DOCUMENT EXCERPT:
☆ ☆ ☆
# cutting silpat...yes or no?



## kazeya (Jan 11, 2009)

hi all! i heard that silpats are not meant to be cut due to the fiber glass inside them..however i still see many people that still do cut them.

would someone please clarify me on this? cause im really tempted to cut mine to fit my sheet pan lol 

cheers! ^^


----------



## kyheirloomer (Feb 1, 2007)

If it doesn't fit your sheetpan, what good is it?

Certainly cut it to fit as necessary.


----------



## ed buchanan (May 29, 2006)

I was not to sure, so I looked it up.
If you go into the inventor/distributors website,' DEMARLE 'they post a warning saying NEVER use a cut and do not cut the mats as the glass fibers could have contact with food. I would play it safe and go with the manufacturer:bounce:


----------



## chefelle (Feb 17, 2007)

I agree with Ed.

You can buy Silpats in different sizes so perhaps that might be your best bet....seeing if you can get one that is the dimensions of your sheet pan.


----------



## kazeya (Jan 11, 2009)

thanks guys for the replies 

To Ed : yea thats the thing..i heard about the fibre glass ! ! the only problem with buying more sil pats is that im low on budget  back in my place they sell silpats pretty expensive  and im pretty scared about the fibre glass issue..wouldn want people to die from my pastries LOL ahahah!

oh well..im doomed to be using parchment papers  phail..LOL ahahah


----------



## jellly (Jan 3, 2005)

Have you ever tried Reynold's Non-Stick foil? It is disposable, so not a great long-term solution, but I have found that on some items it has the exact same non-stick capabilities as silpats. 
There are drawbacks, so I still use my silpats for certain items, but because you can cut it to size and shape it around things, I find it a great addition.


----------
☆ ☆ ☆
GIVEN ENTRIES:
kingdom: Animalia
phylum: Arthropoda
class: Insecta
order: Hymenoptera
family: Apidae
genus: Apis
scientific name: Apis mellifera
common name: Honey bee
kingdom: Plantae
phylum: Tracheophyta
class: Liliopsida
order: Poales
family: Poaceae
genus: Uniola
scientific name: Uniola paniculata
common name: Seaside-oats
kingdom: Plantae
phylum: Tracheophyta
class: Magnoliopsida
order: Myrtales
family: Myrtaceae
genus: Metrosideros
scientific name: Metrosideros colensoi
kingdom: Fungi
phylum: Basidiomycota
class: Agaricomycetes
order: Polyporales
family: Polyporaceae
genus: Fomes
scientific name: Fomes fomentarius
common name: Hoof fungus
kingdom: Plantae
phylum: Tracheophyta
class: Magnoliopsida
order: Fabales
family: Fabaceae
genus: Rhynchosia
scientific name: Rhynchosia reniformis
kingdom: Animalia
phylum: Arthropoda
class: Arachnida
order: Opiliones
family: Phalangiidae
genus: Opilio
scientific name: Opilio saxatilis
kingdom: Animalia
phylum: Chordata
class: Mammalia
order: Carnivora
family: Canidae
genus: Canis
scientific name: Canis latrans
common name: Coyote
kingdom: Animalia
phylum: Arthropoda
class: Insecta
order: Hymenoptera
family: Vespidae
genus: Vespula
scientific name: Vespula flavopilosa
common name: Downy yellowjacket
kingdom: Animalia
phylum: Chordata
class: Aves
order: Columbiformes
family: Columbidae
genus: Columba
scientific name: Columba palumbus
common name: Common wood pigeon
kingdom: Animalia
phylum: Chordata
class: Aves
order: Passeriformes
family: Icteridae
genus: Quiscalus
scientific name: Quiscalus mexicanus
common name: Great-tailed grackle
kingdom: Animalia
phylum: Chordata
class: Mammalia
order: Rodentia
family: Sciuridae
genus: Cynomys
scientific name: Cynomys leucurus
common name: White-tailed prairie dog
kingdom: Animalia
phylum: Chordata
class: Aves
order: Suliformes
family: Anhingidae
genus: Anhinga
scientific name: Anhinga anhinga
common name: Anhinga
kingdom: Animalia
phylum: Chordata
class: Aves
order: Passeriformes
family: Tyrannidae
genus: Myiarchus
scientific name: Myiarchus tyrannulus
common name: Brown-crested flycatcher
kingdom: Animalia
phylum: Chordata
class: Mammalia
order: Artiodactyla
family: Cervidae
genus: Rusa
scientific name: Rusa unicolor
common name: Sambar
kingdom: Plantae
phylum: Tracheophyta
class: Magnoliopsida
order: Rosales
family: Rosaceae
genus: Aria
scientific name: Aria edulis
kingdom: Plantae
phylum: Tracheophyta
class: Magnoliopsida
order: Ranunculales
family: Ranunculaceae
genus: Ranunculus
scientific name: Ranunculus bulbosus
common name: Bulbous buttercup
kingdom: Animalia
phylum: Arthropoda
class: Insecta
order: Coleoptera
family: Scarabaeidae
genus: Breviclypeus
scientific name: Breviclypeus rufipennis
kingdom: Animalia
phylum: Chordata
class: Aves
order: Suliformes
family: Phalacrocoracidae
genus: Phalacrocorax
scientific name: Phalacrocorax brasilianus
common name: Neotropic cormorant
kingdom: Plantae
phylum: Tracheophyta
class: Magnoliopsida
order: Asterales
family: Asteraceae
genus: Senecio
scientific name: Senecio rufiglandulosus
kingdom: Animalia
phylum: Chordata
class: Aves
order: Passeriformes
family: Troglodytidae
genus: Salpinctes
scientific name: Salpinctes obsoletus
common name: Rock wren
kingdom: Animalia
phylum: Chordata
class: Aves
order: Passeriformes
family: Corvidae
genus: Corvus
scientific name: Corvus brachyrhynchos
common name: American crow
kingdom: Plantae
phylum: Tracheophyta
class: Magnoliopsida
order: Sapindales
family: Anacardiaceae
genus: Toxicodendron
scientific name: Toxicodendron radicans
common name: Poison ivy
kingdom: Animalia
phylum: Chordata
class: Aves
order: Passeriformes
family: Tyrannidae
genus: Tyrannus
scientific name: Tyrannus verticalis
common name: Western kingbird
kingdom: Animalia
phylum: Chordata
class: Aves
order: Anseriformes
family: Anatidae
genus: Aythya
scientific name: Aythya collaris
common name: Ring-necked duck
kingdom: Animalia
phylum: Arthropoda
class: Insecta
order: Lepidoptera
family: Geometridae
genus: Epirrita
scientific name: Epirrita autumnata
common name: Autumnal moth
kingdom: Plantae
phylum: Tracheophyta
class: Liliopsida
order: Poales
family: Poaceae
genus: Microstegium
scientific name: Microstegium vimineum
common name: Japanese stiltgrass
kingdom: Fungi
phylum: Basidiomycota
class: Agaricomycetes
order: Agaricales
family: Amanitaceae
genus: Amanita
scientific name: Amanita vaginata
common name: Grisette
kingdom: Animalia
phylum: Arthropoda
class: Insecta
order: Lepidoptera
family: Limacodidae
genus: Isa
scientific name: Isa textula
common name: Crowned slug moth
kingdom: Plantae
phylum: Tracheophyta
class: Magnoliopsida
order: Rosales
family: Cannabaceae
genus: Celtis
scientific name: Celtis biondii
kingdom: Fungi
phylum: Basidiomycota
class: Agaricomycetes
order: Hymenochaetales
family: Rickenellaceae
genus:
☆ ☆ ☆
PROBLEMS AND TASKS:
1. In the silpat thread, whose website does ed buchanan cite for the warning against cutting the mats?
2. For each statement, say whether the silpat thread supports it: (a) chefelle suggests buying a Silpat that matches the sheet pan's size; (b) jellly describes Reynold's Non-Stick foil as a lasting replacement for silpats; (c) kyheirloomer advises against cutting the mat.
3. Print the part of the silpat thread that begins at the words "would someone please" and ends after the words "fit as necessary.".
Answer from the silpat thread only.

ANSWERS TO THE EXERCISES:
1. DEMARLE, the inventor/distributor.

2.
(a) Yes: "seeing if you can get one that is the dimensions of your sheet pan."
(b) No: "It is disposable, so not a great long-term solution."
(c) No: "Certainly cut it to fit as necessary."

3.
would someone please clarify me on this? cause im really tempted to cut mine to fit my sheet pan lol 

cheers! ^^


----------



## kyheirloomer (Feb 1, 2007)

If it doesn't fit your sheetpan, what good is it?

Certainly cut it to fit as necessary.